Jawad al-Shihaili, an MP in the parliamentary integrity committee, claimed that the warnings had been ignored due to pressure from vested interests.
Monday’s bombing, a sectarian attack aimed at the Shia community, is said to have been carried out by the al-Qa’ida-affilitated Islamic State of Iraq. Another branch of the organisation, Islamic State of Iraq and Syria, is now the most extreme jihadi group among the rebels fighting across the border against Bashar al-Assad’s regime.
A journalist who has worked for The Independent in Iraq in the past, described his surprise at seeing the fake detectors each time he went back to Baghdad. Hassan Ali (not his full name, which has been withheld for security reasons) said from Baghdad: “Some of the junior ranks actually believe they work; more senior ones say it is better than nothing and acts as a deterrent… Some say that the first batch they got worked, the other ones that came later did not. Of course it’s all nonsense.”
One of the explosions on Monday took place in Baghdad’s Sadr City. Hakim Mohammed Jaffar, a schoolteacher, witnessed the blast. “I saw five dead bodies,” he said. “Some children had been hurt as well. There was a lot of blood, it was a very bad to see.

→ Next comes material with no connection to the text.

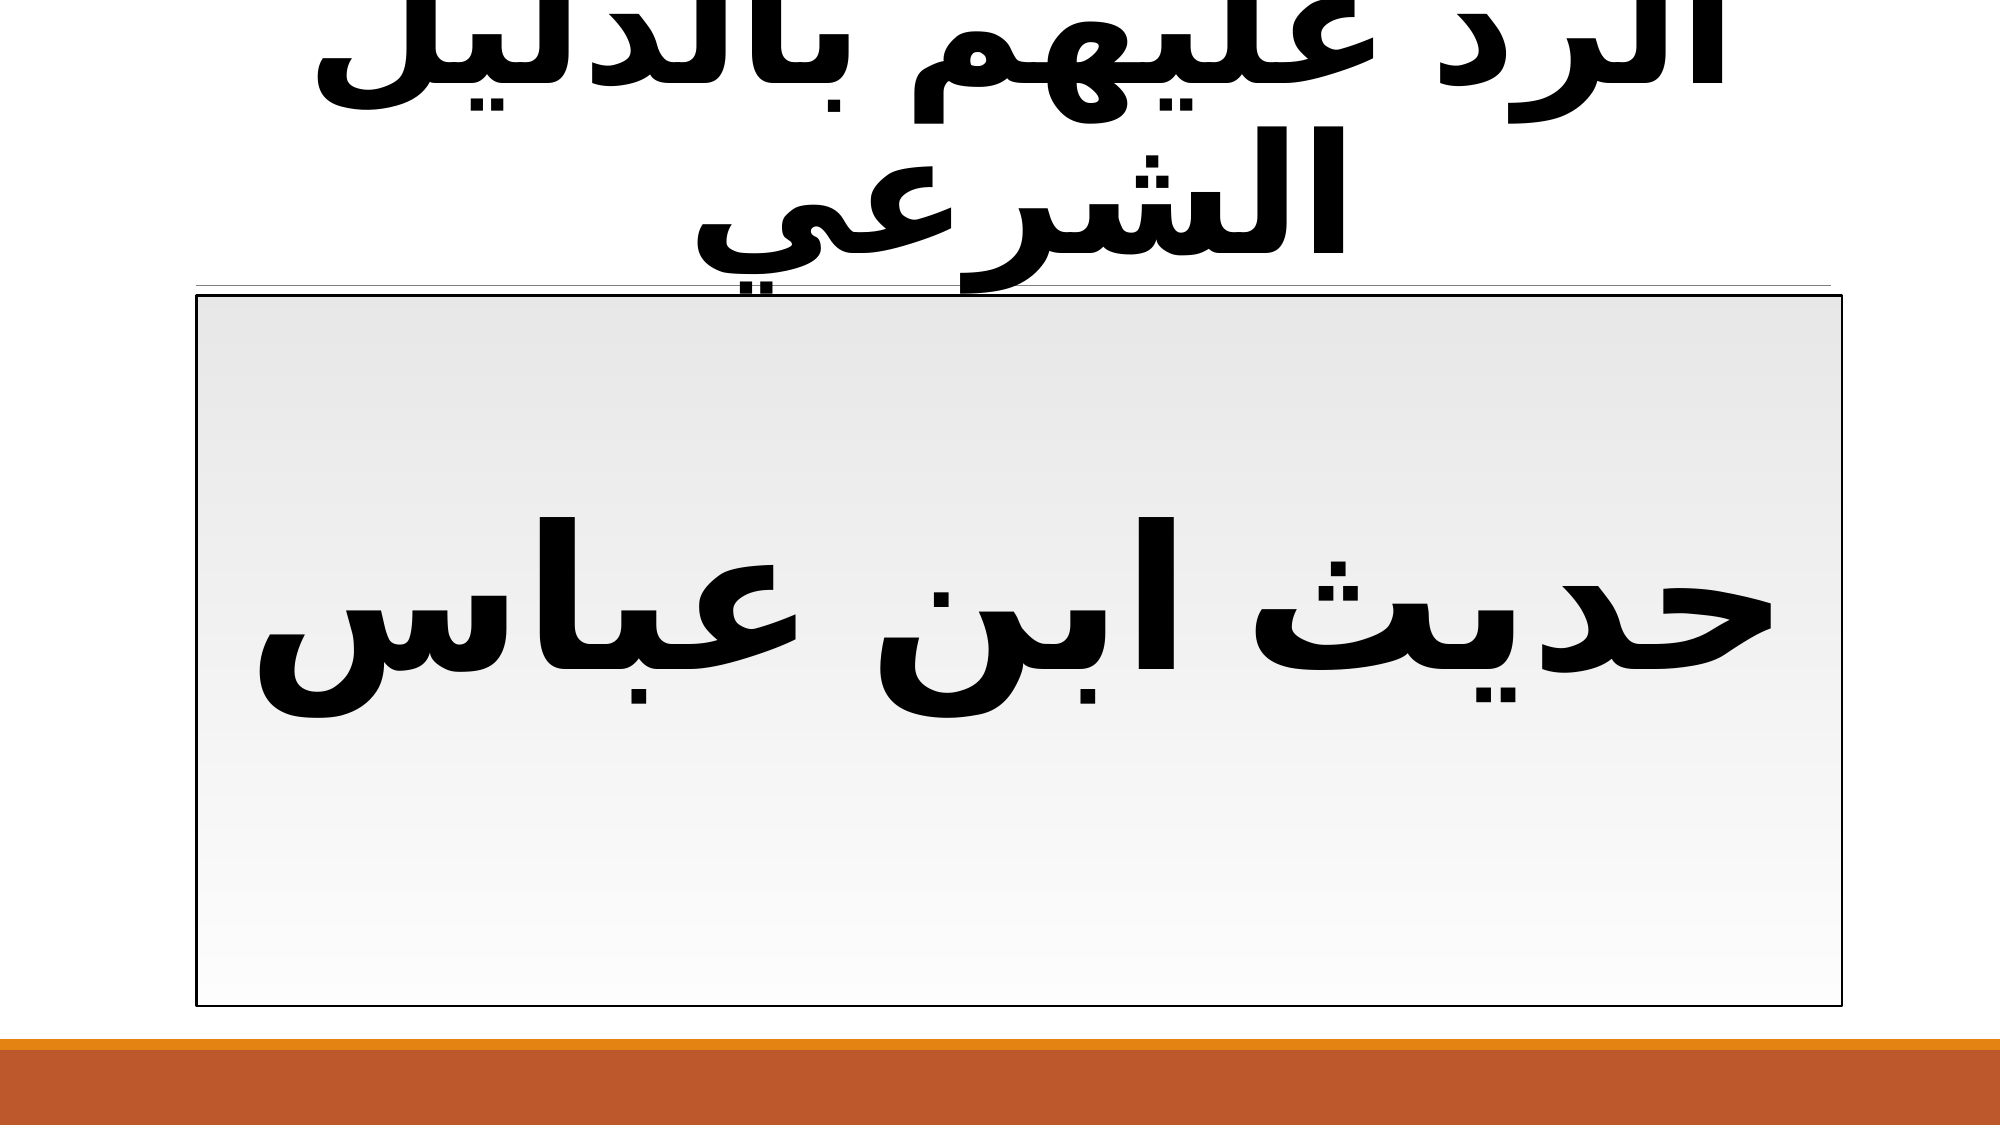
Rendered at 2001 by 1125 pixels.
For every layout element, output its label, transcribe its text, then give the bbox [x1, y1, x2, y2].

list حديث ابن عباس [195, 294, 1843, 1007]
title الرد عليهم بالدليل الشرعي [232, 44, 1813, 294]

“I went through one checkpoint on the way in [to Sadr City] where they had the detectors just before the bombing. They look like wands and they are supposed to bend when they spot a bomb. But they are useless, everyone one knows that.”
Another of the blasts took place in the Kazhamiyah district. Hassan Abu Ridha, whose neighbour was injured, said: “My cousin is a policeman and he says they know these things do not work, but they have no orders to stop using them and they have been given nothing else. The British should have stopped them being sold in the first place, but now it is fault of our government that people are dying.”